What this means for the cars of two year's ago as opposed to three decades ago is that they have gone from being slightly stubby to being very long. I have no doubt that drivers like Aryton Senna or Alain Prost would very easily adapt to a modern car, as would Max Verstappen and Lewis Hamilton very easily adapt to a older car, but the fact remains that a modern Formula One car is hideously stable in a straight line; to the point where due to things like anti-stall and flappy paddle gearboxes, I could jump into one and drive it. That simply should not be. A Formula One car should be the kind of thing that drivers should be able to finesse through corners but as it stands, they're all point and click affairs. Whilst it is not quite as stark as the difference between dancing in ballet flats and dancing in Doc Martens boots, modern Formula One drivers are not asked to dance like Nureyev, nor do they have the moves like Jagger.

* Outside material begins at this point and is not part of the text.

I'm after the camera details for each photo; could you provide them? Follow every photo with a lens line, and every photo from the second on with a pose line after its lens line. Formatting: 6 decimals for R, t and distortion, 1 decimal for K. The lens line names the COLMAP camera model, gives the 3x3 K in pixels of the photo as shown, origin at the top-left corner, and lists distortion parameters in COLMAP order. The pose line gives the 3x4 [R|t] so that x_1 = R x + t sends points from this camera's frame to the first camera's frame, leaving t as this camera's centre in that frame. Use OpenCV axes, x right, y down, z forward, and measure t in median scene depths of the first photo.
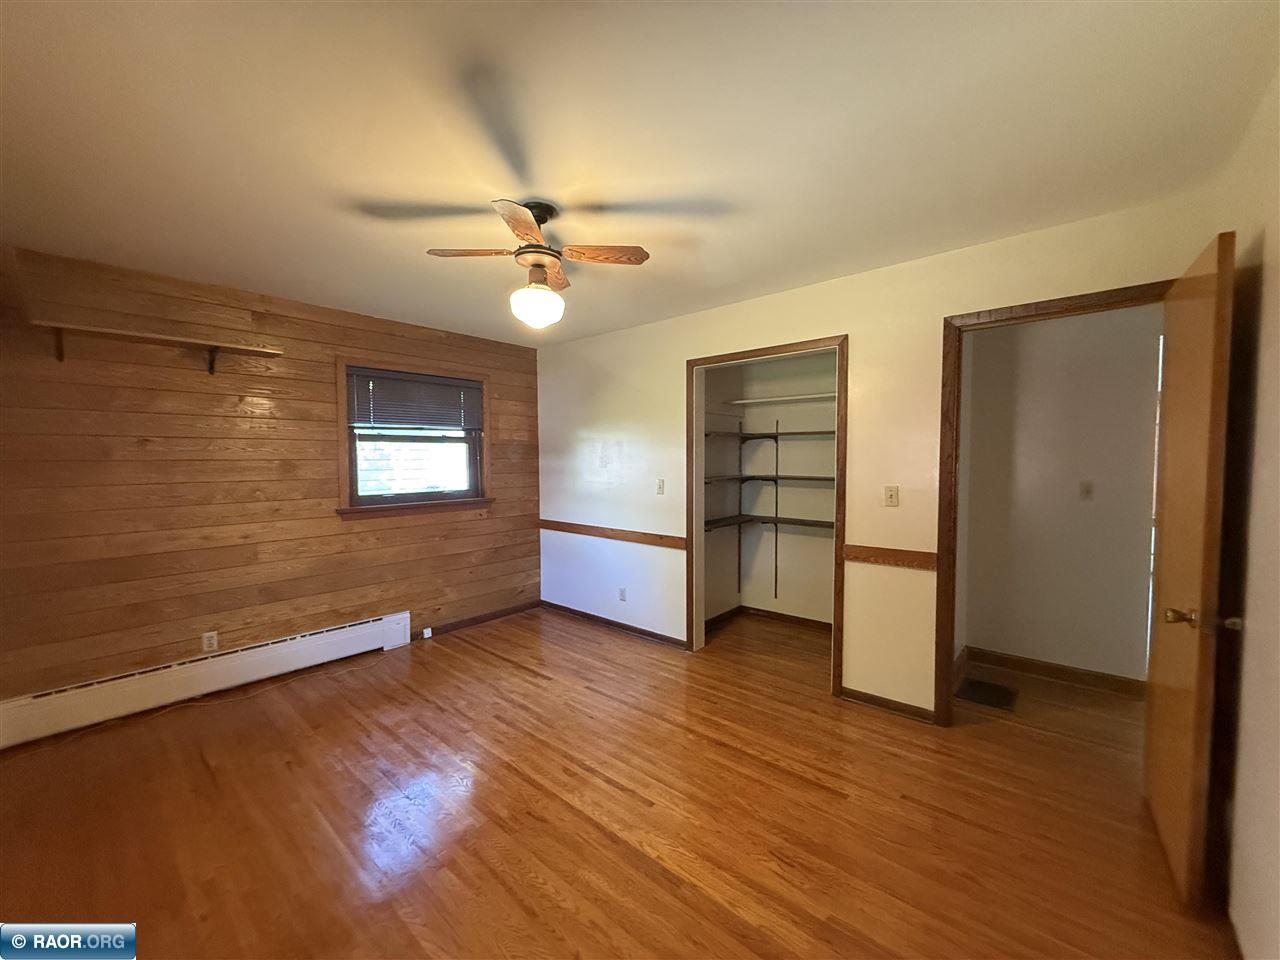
lens RADIAL K [[510.1, 0, 636.5], [0, 510.1, 481.0], [0, 0, 1]] dist [-0.000012, 0.000554]
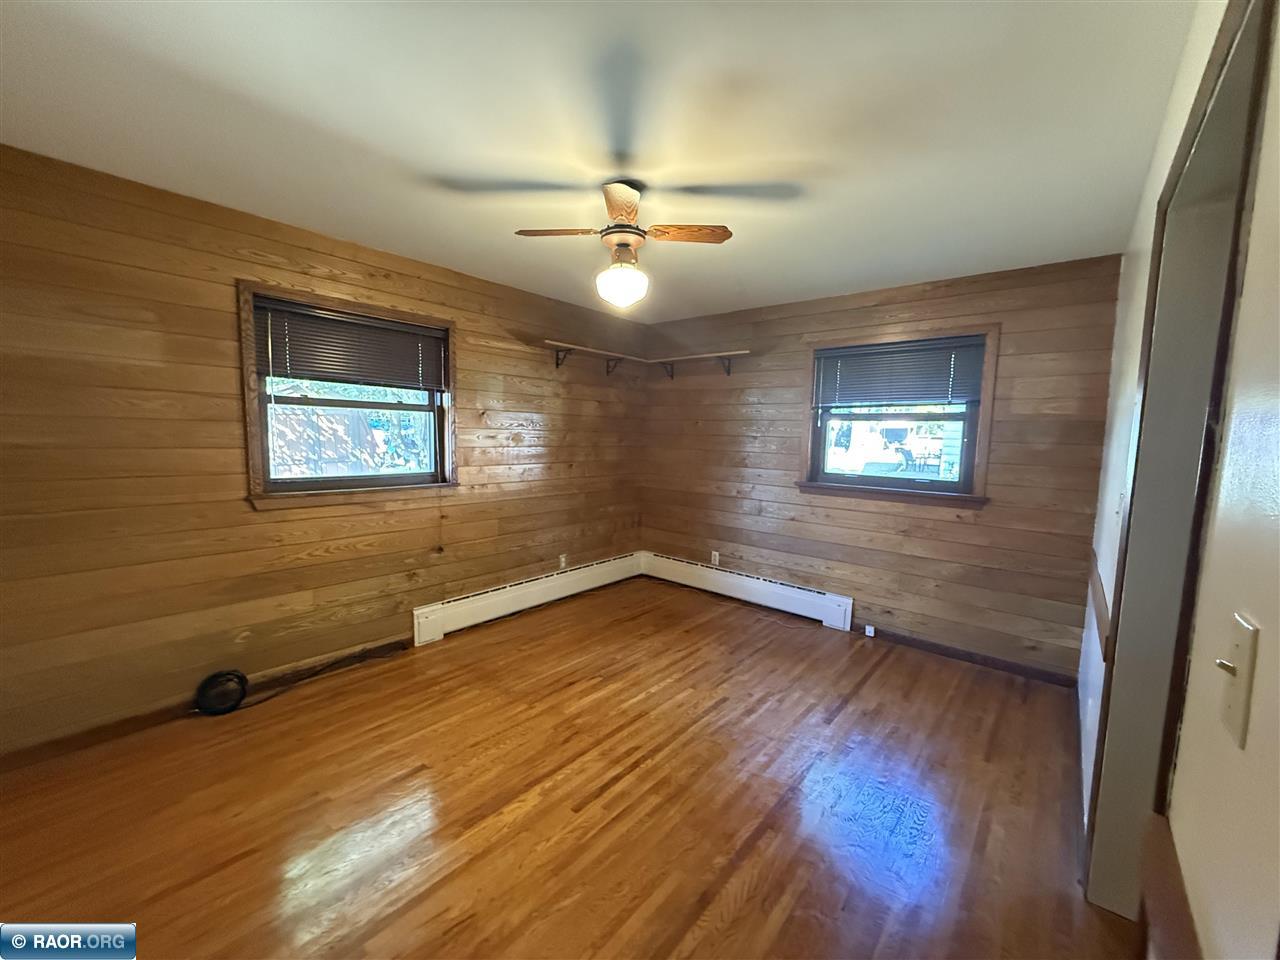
lens RADIAL K [[510.1, 0, 636.4], [0, 510.1, 482.0], [0, 0, 1]] dist [-0.000012, 0.000554]
pose [[0.013244, 0.101145, -0.994784, 0.610272], [-0.069647, 0.992548, 0.099991, -0.036588], [0.997484, 0.067960, 0.020190, 0.723922]]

The elephant in the room though, is that a modern Formula One car is an elephant in the room. They are wide, they are long, they are big.

Obviously narrower cars would be better because of packaging constraints at places like Monte-Carlo. You can not make steel lined racetracks in hilariously small city-states wider. My wee ickle Mazda 2 DJ is 66.7" wide, which if the Golden Ratio is applied, produces a wheelbase of 108". Ironically this is shorter than the cars of 1988. What's more important is that it is a whole foot narrower for each and every car. When you've suddenly gained two feet of space, then that's pretty impressive.

If I was Grand Poobah and Lord High Everything Else, I'd also remove the big rear wings on the back entirely. I'd still want something to surround the wheels as the idea of jumped wheels is awful but I think that aerodynamic enhancement while good for lap times, is bad for motor racing. The older Formula Ford ruleset which had no wings at all, made for some really furious competition and a typical Formula Ford race was usually far more exciting than any Formula One race. The F4 regulations which have mostly replaced it, are just not inspiring. In that respect, Formula E looks way way cooler.